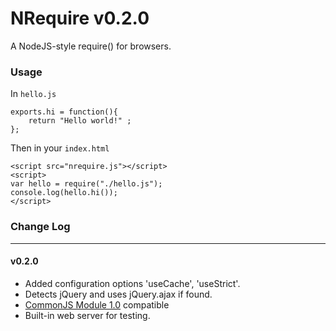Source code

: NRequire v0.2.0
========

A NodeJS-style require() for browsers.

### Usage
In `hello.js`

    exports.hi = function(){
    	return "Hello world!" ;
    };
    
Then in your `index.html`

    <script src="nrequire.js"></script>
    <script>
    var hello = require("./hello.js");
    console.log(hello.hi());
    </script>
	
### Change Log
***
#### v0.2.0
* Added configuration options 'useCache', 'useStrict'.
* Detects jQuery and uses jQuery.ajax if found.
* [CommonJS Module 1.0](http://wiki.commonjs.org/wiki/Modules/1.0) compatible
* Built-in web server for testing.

────────────────

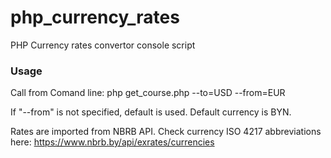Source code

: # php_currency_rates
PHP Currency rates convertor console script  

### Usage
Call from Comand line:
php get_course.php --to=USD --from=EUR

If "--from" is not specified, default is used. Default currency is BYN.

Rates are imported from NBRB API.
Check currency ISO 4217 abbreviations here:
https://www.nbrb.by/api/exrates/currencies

────────────────

## Exercise objective
With the first line being the one containing "Call from Comand" and the last line the one containing "https://www.nbrb.by/api/exrates/currencies", transcribe exactly the lines above that fall in that range.

## Answer below
Call from Comand line:
php get_course.php --to=USD --from=EUR

If "--from" is not specified, default is used. Default currency is BYN.

Rates are imported from NBRB API.
Check currency ISO 4217 abbreviations here:
https://www.nbrb.by/api/exrates/currencies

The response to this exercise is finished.